Okestro and NetApp have signed a memorandum of understanding to develop integrated infrastructure for stable enterprise AI operations. As announced on January 22nd, the partnership combines Okestro's full-stack AI infrastructure software with NetApp's data orchestration and enterprise-grade disaster recovery technology. The core objective is to bundle AI inference environments, data management, and disaster recovery systems into a single architecture, addressing the growing challenge of balancing performance and cost efficiency in enterprise AI adoption. According to Yoo Jae-sung, CEO of NetApp Korea, companies want to expand AI adoption but face the burden of balancing performance and cost efficiency, making this collaboration essential for supporting enterprise AI scaling.
The partnership combines Okestro's comprehensive AI infrastructure platform with NetApp's data management expertise. Okestro supplies the full-stack software including 'CONTRABASS' server virtualization solution, 'VIOLA' cloud-native operations management platform, and 'CONCERTO AI' AI inference operations platform. NetApp provides the necessary data management capabilities for AI data pipeline operations through API-based connectivity integration and dedicated engineering support. The companies plan to pursue integrated validation of GPU-accelerated AI inference, large-scale data pipelines, and high-performance storage in a single environment, with the goal of dramatically reducing AI service interruption risks and enhancing data stability.
The AI inference infrastructure market is experiencing explosive growth, with industry analysts projecting expansion from US$5 billion in 2024 to US$48.8 billion by 2030. According to reports from Business Standard, this growth reflects how quickly organisations are transitioning from experimentation to production-level AI deployment. However, enterprises are now paying closer attention to the cost of every AI interaction, including the infrastructure resources required to process each token generated by large language models. The real cost of AI begins after deployment, as every prompt submitted by employees and customer query answered by virtual assistants depends on continuous inferencing processes that consume infrastructure resources with every interaction.
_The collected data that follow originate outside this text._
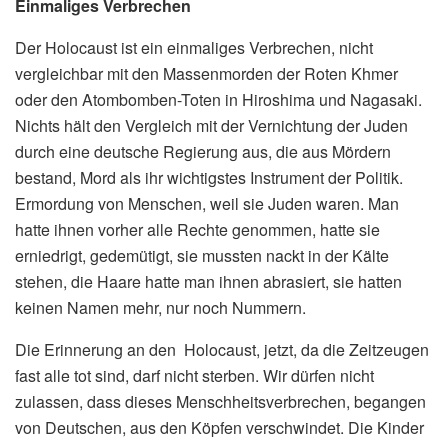
Einmaliges Verbrechen
Der Holocaust ist ein einmaliges Verbrechen, nicht
vergleichbar mit den Massenmorden der Roten Khmer
oder den Atombomben-Toten in Hiroshima und Nagasaki.
Nichts hält den Vergleich mit der Vernichtung der Juden
durch eine deutsche Regierung aus, die aus Mördern
bestand, Mord als ihr wichtigstes Instrument der Politik.
Ermordung von Menschen, weil sie Juden waren. Man
hatte ihnen vorher alle Rechte genommen, hatte sie
erniedrigt, gedemütigt, sie mussten nackt in der Kälte
stehen, die Haare hatte man ihnen abrasiert, sie hatten
keinen Namen mehr, nur noch Nummern.
Die Erinnerung an den Holocaust, jetzt, da die Zeitzeugen
fast alle tot sind, darf nicht sterben. Wir dürfen nicht
zulassen, dass dieses Menschheitsverbrechen, begangen
von Deutschen, aus den Köpfen verschwindet. Die Kinder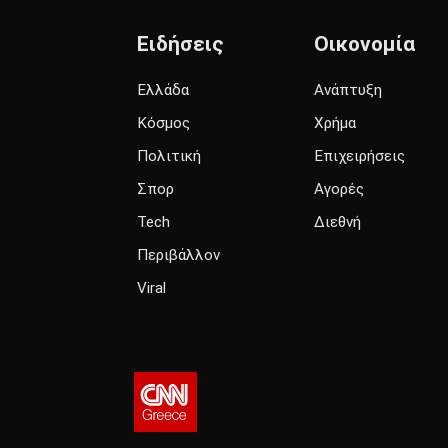
Ειδήσεις
Οικονομία
Ελλάδα
Ανάπτυξη
Κόσμος
Χρήμα
Πολιτική
Επιχειρήσεις
Σπορ
Αγορές
Tech
Διεθνή
Περιβάλλον
Viral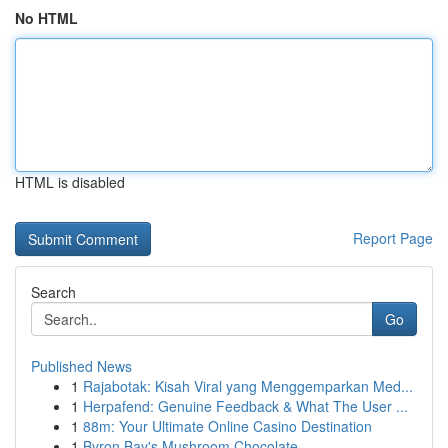
No HTML
HTML is disabled
Report Page
Search
Go
Published News
1
Rajabotak: Kisah Viral yang Menggemparkan Med...
1
Herpafend: Genuine Feedback & What The User ...
1
88m: Your Ultimate Online Casino Destination
1
Byron Bay's Mushroom Chocolate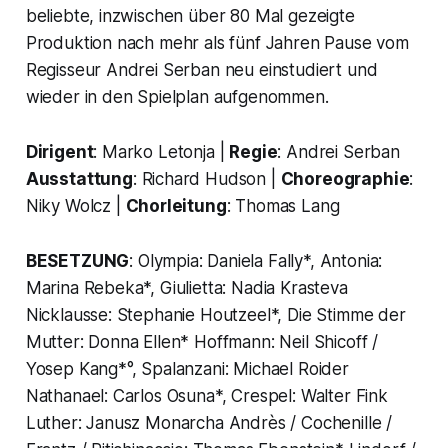
beliebte, inzwischen über 80 Mal gezeigte
Produktion nach mehr als fünf Jahren Pause vom
Regisseur Andrei Serban neu einstudiert und
wieder in den Spielplan aufgenommen.
Dirigent
: Marko Letonja |
Regie
: Andrei Serban
Ausstattung
: Richard Hudson |
Choreographie
:
Niky Wolcz |
Chorleitung
: Thomas Lang
BESETZUNG
: Olympia: Daniela Fally*, Antonia:
Marina Rebeka*, Giulietta: Nadia Krasteva
Nicklausse: Stephanie Houtzeel*, Die Stimme der
Mutter: Donna Ellen* Hoffmann: Neil Shicoff /
Yosep Kang*°, Spalanzani: Michael Roider
Nathanael: Carlos Osuna*, Crespel: Walter Fink
Luther: Janusz Monarcha Andrès / Cochenille /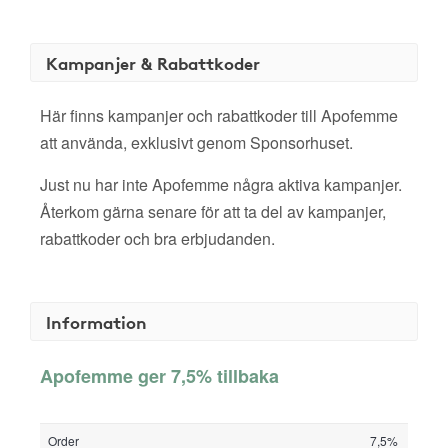
Kampanjer & Rabattkoder
Här finns kampanjer och rabattkoder till Apofemme
att använda, exklusivt genom Sponsorhuset.
Just nu har inte Apofemme några aktiva kampanjer.
Återkom gärna senare för att ta del av kampanjer,
rabattkoder och bra erbjudanden.
Information
Apofemme ger 7,5% tillbaka
Order
7,5%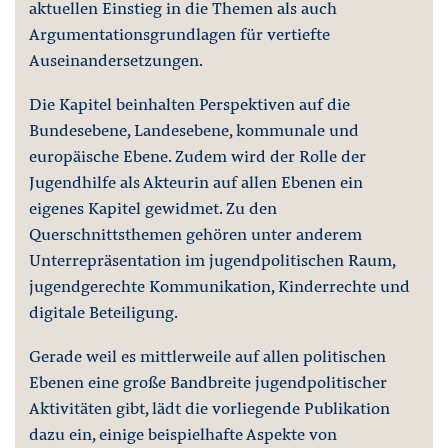
aktuellen Einstieg in die Themen als auch
Argumentationsgrundlagen für vertiefte
Auseinandersetzungen.
Die Kapitel beinhalten Perspektiven auf die
Bundesebene, Landesebene, kommunale und
europäische Ebene. Zudem wird der Rolle der
Jugendhilfe als Akteurin auf allen Ebenen ein
eigenes Kapitel gewidmet. Zu den
Querschnittsthemen gehören unter anderem
Unterrepräsentation im jugendpolitischen Raum,
jugendgerechte Kommunikation, Kinderrechte und
digitale Beteiligung.
Gerade weil es mittlerweile auf allen politischen
Ebenen eine große Bandbreite jugendpolitischer
Aktivitäten gibt, lädt die vorliegende Publikation
dazu ein, einige beispielhafte Aspekte von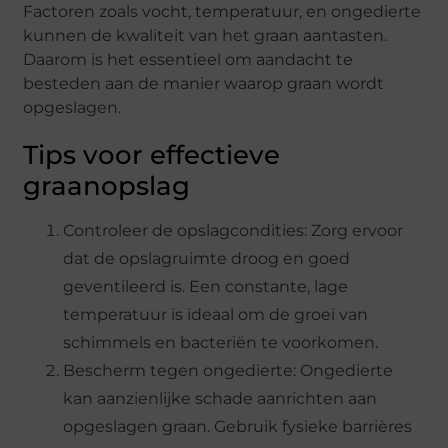
Factoren zoals vocht, temperatuur, en ongedierte
kunnen de kwaliteit van het graan aantasten.
Daarom is het essentieel om aandacht te
besteden aan de manier waarop graan wordt
opgeslagen.
Tips voor effectieve
graanopslag
Controleer de opslagcondities: Zorg ervoor
dat de opslagruimte droog en goed
geventileerd is. Een constante, lage
temperatuur is ideaal om de groei van
schimmels en bacteriën te voorkomen.
Bescherm tegen ongedierte: Ongedierte
kan aanzienlijke schade aanrichten aan
opgeslagen graan. Gebruik fysieke barrières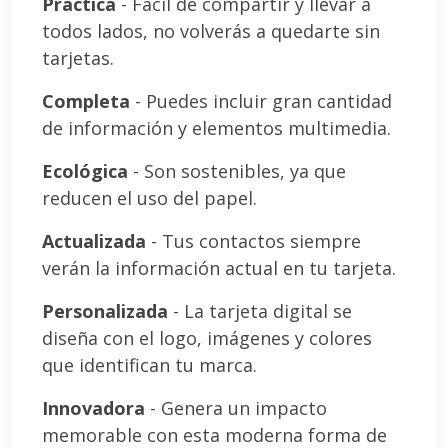
Práctica
- Fácil de compartir y llevar a
todos lados, no volverás a quedarte sin
tarjetas.
Completa
- Puedes incluir gran cantidad
de información y elementos multimedia.
Ecológica
- Son sostenibles, ya que
reducen el uso del papel.
Actualizada
- Tus contactos siempre
verán la información actual en tu tarjeta.
Personalizada
- La tarjeta digital se
diseña con el logo, imágenes y colores
que identifican tu marca.
Innovadora
- Genera un impacto
memorable con esta moderna forma de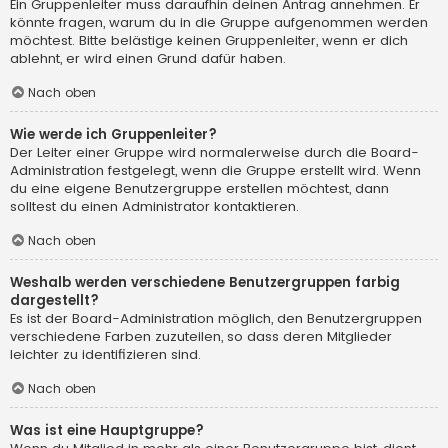
Ein Gruppenleiter muss daraufhin deinen Antrag annehmen. Er
könnte fragen, warum du in die Gruppe aufgenommen werden
möchtest. Bitte belästige keinen Gruppenleiter, wenn er dich
ablehnt, er wird einen Grund dafür haben.
Nach oben
Wie werde ich Gruppenleiter?
Der Leiter einer Gruppe wird normalerweise durch die Board-
Administration festgelegt, wenn die Gruppe erstellt wird. Wenn
du eine eigene Benutzergruppe erstellen möchtest, dann
solltest du einen Administrator kontaktieren.
Nach oben
Weshalb werden verschiedene Benutzergruppen farbig
dargestellt?
Es ist der Board-Administration möglich, den Benutzergruppen
verschiedene Farben zuzuteilen, so dass deren Mitglieder
leichter zu identifizieren sind.
Nach oben
Was ist eine Hauptgruppe?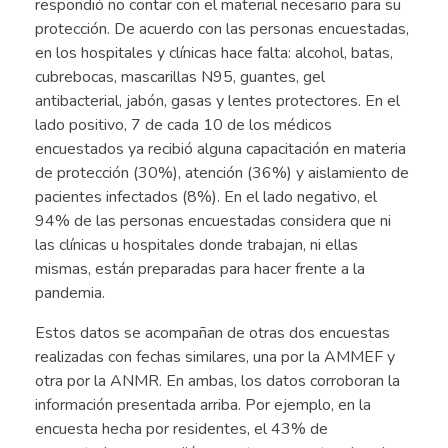
respondió no contar con el material necesario para su
protección. De acuerdo con las personas encuestadas,
en los hospitales y clínicas hace falta: alcohol, batas,
cubrebocas, mascarillas N95, guantes, gel
antibacterial, jabón, gasas y lentes protectores. En el
lado positivo, 7 de cada 10 de los médicos
encuestados ya recibió alguna capacitación en materia
de protección (30%), atención (36%) y aislamiento de
pacientes infectados (8%). En el lado negativo, el
94% de las personas encuestadas considera que ni
las clínicas u hospitales donde trabajan, ni ellas
mismas, están preparadas para hacer frente a la
pandemia.
Estos datos se acompañan de otras dos encuestas
realizadas con fechas similares, una por la AMMEF y
otra por la ANMR. En ambas, los datos corroboran la
información presentada arriba. Por ejemplo, en la
encuesta hecha por residentes, el 43% de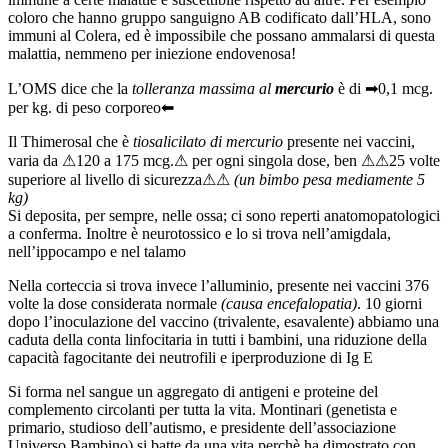
coloro che hanno gruppo sanguigno AB codificato dall’HLA, sono
immuni al Colera, ed è impossibile che possano ammalarsi di questa
malattia, nemmeno per iniezione endovenosa!
L’OMS dice che la
tolleranza massima al
mercurio
è di ➡0,1 mcg.
per kg. di peso corporeo⬅
Il Thimerosal che è
tiosalicilato di mercurio
presente nei vaccini,
varia da ⚠120 a 175 mcg.⚠ per ogni singola dose, ben ⚠⚠25 volte
superiore al livello di sicurezza⚠⚠
(un bimbo pesa mediamente 5
kg)
Si deposita, per sempre, nelle ossa; ci sono reperti anatomopatologici
a conferma. Inoltre è neurotossico e lo si trova nell’amigdala,
nell’ippocampo e nel talamo
Nella corteccia si trova invece l’alluminio, presente nei vaccini 376
volte la dose considerata normale
(causa encefalopatia)
. 10 giorni
dopo l’inoculazione del vaccino (trivalente, esavalente) abbiamo una
caduta della conta linfocitaria in tutti i bambini, una riduzione della
capacità fagocitante dei neutrofili e iperproduzione di Ig E
Si forma nel sangue un aggregato di antigeni e proteine del
complemento circolanti per tutta la vita. Montinari (genetista e
primario, studioso dell’autismo, e presidente dell’associazione
Universo Bambino) si batte da una vita perchè ha dimostrato con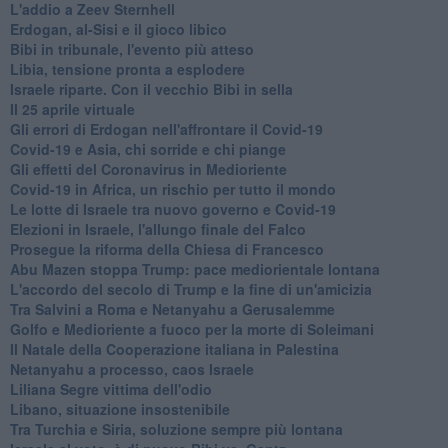
L'addio a ​Zeev Sternhell
Erdogan, al-Sisi e il gioco libico
Bibi in tribunale, l'evento più atteso
Libia, tensione pronta a esplodere
Israele riparte. Con il vecchio Bibi in sella
Il 25 aprile virtuale
Gli errori di Erdogan nell'affrontare il Covid-19
Covid-19 e Asia, chi sorride e chi piange
Gli effetti del Coronavirus in Medioriente
Covid-19 in Africa, un rischio per tutto il mondo
Le lotte di Israele tra nuovo governo e Covid-19
Elezioni in Israele, l'allungo finale del Falco
Prosegue la riforma della Chiesa di Francesco
Abu Mazen stoppa Trump: pace mediorientale lontana
L'accordo del secolo di Trump e la fine di un'amicizia
Tra Salvini a Roma e Netanyahu a Gerusalemme
Golfo e Medioriente a fuoco per la morte di Soleimani
Il Natale della Cooperazione italiana in Palestina
Netanyahu a processo, caos Israele
Liliana Segre vittima dell'odio
Libano, situazione insostenibile
Tra Turchia e Siria, soluzione sempre più lontana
The partnership addresses critical disaster recovery challenges as AI adoption expands beyond pilot phases into actual services. The companies plan to jointly establish a reference architecture and operational model for Active-Active structure, where two data centers operate simultaneously so that if one fails, the other can immediately continue service. This approach is expected to enable enterprise customers to dramatically reduce the risk of AI service interruptions and enhance data stability. The collaboration leverages NetApp's Technology Alliance Program to jointly develop the AI and data infrastructure ecosystem and establish a joint go-to-market strategy targeting both South Korean and international markets.
The rapid evolution of enterprise AI is creating entirely new engineering disciplines that extend far beyond traditional machine learning roles. As reported by multiple industry sources, LLM Engineers have become some of the most sought-after professionals, designing production applications powered by foundation models using prompt engineering, Retrieval-Augmented Generation (RAG), evaluation frameworks, and orchestration techniques. AI Platform Engineers create internal infrastructure enabling organizations to develop, deploy, monitor, and govern AI systems efficiently, building model registries, experimentation environments, and deployment pipelines. AI Infrastructure Engineers build sophisticated cloud environments optimized for GPU scheduling, distributed inference, networking, storage, model serving, caching, autoscaling, and workload management. These roles require expertise in orchestration frameworks, memory management, planning algorithms, reasoning workflows, tool integration, and secure execution environments.